So when my publisher suggested I make a book trailer to promote my new non-fiction book Soul Friend: The story of a shared spiritual journey, you can imagine I was a little underwhelmed, to say the least. Besides, it all seemed too hard and too much trouble. I hadn’t done anything like that for my five novels—did I really need such a thing for my new non-fiction book?

However, as I thought about it and viewed other promotional trailers, some ideas began to form as to what I could include in my own. Of course my mentor Joy would be involved, since my book Soul Friend is about her part in my spiritual journey of the last fifteen years. I could also ask someone I have mentored for many years to give her perspective on the topic. And I myself would need to explain various aspects of the book. Throw in a few book endorsements—and I felt that maybe we could come up with a book trailer after all!

It was a challenge at first finding someone to film us and an even greater one getting us all together on the same day, but eventually it happened. And when we later viewed what had been filmed, we were all happy.
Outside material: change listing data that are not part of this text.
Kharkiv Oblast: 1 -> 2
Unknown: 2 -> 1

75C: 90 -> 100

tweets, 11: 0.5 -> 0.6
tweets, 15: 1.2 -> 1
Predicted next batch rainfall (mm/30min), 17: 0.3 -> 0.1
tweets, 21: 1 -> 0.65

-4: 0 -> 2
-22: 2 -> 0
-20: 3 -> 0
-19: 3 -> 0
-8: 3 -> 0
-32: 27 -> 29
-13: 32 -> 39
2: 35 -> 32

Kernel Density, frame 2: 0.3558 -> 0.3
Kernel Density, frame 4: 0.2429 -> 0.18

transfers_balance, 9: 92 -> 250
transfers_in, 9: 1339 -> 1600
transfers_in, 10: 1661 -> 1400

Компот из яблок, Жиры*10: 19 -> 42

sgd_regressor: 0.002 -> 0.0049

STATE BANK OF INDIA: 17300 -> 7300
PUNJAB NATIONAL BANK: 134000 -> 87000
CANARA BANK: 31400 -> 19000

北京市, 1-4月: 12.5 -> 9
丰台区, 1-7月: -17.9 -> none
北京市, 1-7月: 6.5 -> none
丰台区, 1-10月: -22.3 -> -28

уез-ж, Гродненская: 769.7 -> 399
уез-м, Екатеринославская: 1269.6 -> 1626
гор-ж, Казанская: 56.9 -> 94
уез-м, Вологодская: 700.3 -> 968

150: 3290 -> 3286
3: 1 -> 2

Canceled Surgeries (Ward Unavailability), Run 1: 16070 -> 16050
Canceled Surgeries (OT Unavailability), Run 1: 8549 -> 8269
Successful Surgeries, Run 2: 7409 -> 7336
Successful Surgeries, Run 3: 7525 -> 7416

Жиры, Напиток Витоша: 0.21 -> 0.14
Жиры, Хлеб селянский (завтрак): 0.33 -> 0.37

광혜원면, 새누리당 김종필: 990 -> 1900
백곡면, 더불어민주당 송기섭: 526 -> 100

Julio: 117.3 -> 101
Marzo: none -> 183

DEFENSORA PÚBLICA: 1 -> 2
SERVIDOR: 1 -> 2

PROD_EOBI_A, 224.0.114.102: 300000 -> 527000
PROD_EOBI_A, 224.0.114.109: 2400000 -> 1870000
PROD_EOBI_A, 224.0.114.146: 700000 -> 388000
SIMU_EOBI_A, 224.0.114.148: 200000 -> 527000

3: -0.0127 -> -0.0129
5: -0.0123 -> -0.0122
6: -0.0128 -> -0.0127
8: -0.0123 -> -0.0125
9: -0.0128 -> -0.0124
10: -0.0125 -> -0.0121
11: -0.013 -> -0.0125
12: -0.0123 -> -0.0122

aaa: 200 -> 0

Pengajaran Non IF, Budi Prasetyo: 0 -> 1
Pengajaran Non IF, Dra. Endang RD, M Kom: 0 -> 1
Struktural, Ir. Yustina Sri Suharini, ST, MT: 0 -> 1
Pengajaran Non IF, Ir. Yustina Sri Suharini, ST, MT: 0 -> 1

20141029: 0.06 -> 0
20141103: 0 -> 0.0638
But as I sent our efforts off to be edited in Brisbane, I was still a little wary. Would the whole concept really come together? What would be edited out? Would it flow as I envisaged and look and sound professional enough?

But I am delighted with the end product—or products—which arrived this past week. You see, I have ended up with a both a long and a short version, which will be very useful in different situations. Please click here to view the short version on YouTube: http://www.youtube.com/watch?v=Br2eAB1ojDE&feature=youtu.be.

To find the longer interview, please click on the following link to my new website:

http://www.soulfriend.com.au/watch-the-soul-friend-book-trailer.html

This whole experience has highlighted two things for me yet again. Firstly, God is so utterly faithful.

Praise the Lord, all you nations; extol him, all you peoples. For great is his love toward us, and the faithfulness of the Lord endures forever. Psalm 117:1-2

Where I was so faithless and doubting mine and others’ abilities to produce these trailers, God faithfully unfolded the whole process and showed me it could be done.

Secondly, I saw again how the Body of Christ is meant to work together, each gladly and graciously doing his or her part (1 Corinthians 12), as exemplified by my publisher, Rochelle Manners at Even Before Publishing, my video man Daniel Fewchuk, my film editor at Highshots, my endorsers, and my friends Joy and Alison. Thank you all for enabling this little project to come together so well.